The request>
Reproduce these records with "latitude" replaced by "lat" throughout, leaving all else unchanged. Omit the pictures from your answer.

Supplied entries>
(begin)
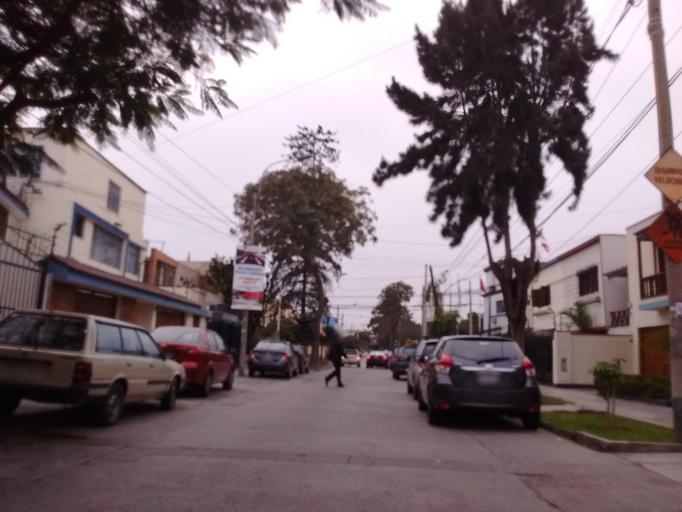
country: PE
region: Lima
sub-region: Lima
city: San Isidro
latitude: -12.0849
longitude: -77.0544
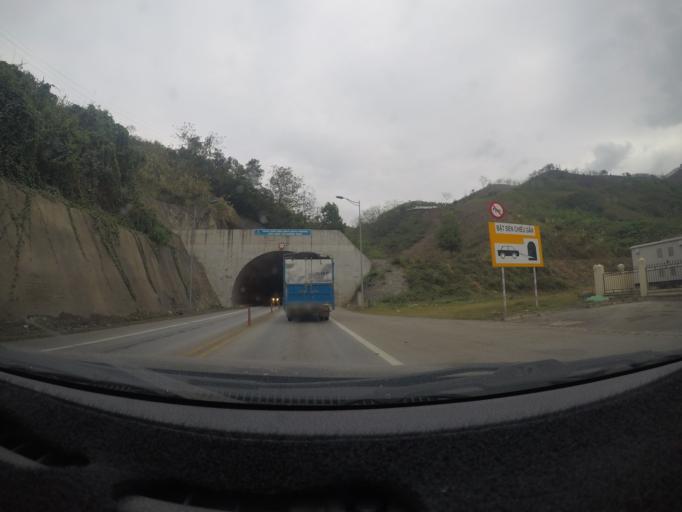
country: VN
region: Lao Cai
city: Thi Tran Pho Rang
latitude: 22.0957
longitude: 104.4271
(end)
Exercise result>
country: PE
region: Lima
sub-region: Lima
city: San Isidro
lat: -12.0849
longitude: -77.0544
country: VN
region: Lao Cai
city: Thi Tran Pho Rang
lat: 22.0957
longitude: 104.4271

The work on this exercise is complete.